A customer came to Theorem with a 1,500-page PDF specification and an old software implementation plagued with memory leaks, crashes, and other elusive bugs. Their most pressing problem: improving performance from 10 megabits per second to 1 gigabit per second – a 100-fold increase – without introducing additional errors.
Theorem’s system generated 16,000 lines of production code, which the customer deployed without manually reviewing it. Confidence came from a compact executable specification – a few hundred lines that generalize the huge PDF document – paired with an equivalence-checking harness that verifies that the new implementation matches the intended behavior.
"They now have a production-grade parser operating at 1 Gbps that they can deploy with confidence that no information is lost during parsing," Gross said.
Security risks hidden in AI-generated software for critical infrastructure
The funding announcement comes as policymakers and technologists increasingly scrutinize the reliability of AI systems embedded in critical infrastructure. Software already controls financial markets, medical devices, transportation networks, and electrical grids. AI is accelerating how fast software is developed – and how easily subtle bugs can spread.
Presents the overall challenge from the security point of view. As AI makes it cheaper to find and exploit vulnerabilities, defenders need what it says "asymmetric defense" – Security that is measured without a proportional increase in resources.
"Software security is a delicate offense-defense balance," He said. "With AI hacking, the cost of hacking a system is falling rapidly. The only viable solution is asymmetric defense. If we want a software security solution that can last more than a few generations of model improvements, it will be through validation."

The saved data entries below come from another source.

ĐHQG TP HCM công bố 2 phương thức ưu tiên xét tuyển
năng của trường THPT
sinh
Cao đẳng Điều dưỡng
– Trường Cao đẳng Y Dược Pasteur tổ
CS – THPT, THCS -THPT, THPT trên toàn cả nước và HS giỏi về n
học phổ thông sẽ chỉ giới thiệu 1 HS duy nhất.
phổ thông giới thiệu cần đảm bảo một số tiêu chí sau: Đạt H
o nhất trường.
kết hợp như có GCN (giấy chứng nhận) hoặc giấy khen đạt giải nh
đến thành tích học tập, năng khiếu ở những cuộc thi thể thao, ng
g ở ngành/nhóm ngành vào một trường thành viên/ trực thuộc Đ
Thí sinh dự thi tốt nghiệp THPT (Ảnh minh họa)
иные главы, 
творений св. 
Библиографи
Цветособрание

Asked whether regulators should mandate formal verification for AI-generated code in critical systems, Gross gave a clear response: "Now that formal verification is cheap enough, not using it for guarantees about critical systems could be considered gross negligence."

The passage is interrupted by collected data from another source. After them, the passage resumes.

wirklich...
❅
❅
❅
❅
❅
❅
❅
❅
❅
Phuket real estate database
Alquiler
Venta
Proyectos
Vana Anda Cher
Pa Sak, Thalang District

What differentiates Theorem from other AI code verification startups
Theorem enters a market where many startups and research labs are exploring the intersection of AI and formal verification. Gross argues that the company’s differentiation focuses on increasing software inspection rather than implementing verification in mathematics or other domains.
"Our tools are useful for systems engineering teams working close to the metal, who need to guarantee correctness before merging changes," He said.

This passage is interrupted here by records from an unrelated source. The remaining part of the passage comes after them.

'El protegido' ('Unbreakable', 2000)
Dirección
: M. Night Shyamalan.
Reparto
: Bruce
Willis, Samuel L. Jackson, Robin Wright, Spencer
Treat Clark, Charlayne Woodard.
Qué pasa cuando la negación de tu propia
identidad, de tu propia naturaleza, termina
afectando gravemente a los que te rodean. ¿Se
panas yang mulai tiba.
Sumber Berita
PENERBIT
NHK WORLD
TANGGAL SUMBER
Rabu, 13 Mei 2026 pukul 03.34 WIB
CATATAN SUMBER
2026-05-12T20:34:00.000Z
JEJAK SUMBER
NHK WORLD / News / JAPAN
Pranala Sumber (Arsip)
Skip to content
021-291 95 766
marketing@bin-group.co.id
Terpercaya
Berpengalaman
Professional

The founding team reflects that technical orientation. Gross brings deep expertise in programming language theory and a track record of deploying verified code into production at scale. Co-founder Rajshree Agarwal, a machine learning research engineer, focuses on training the AI models that power the validation pipeline.
"We’re working on formal program logic so that everyone can not only oversee the work of an average software-engineer-level AI, but actually use the capabilities of a Linus Torvalds-level AI." Agarwal said, referencing the great creator of Linux.
The race to verify AI code before it takes control of everything
Theorem plans to use the funding to expand its team, increase compute resources for training validation models, and pursuing new industries including robotics, renewable energy, cryptocurrency, and drug synthesis. The company currently employs four people.
The emergence of startups signals a shift in how enterprise technology leaders may need to evaluate AI coding tools. The first wave of AI-assisted development promised productivity gains – the more code, the faster. The theorem is betting that the next wave will demand something different: mathematical proof that speed does not come at the expense of security.
Gross sets out the stakes in clear terms. AI systems are improving rapidly. If that trajectory holds, he believes extraterrestrial software engineering is inevitable – capable of designing systems more complex than anything humans have ever created.
"And without a fundamentally different economics of surveillance," He said, "We will stop deploying systems we do not control."
Machines are writing code. Now someone will have to check their work.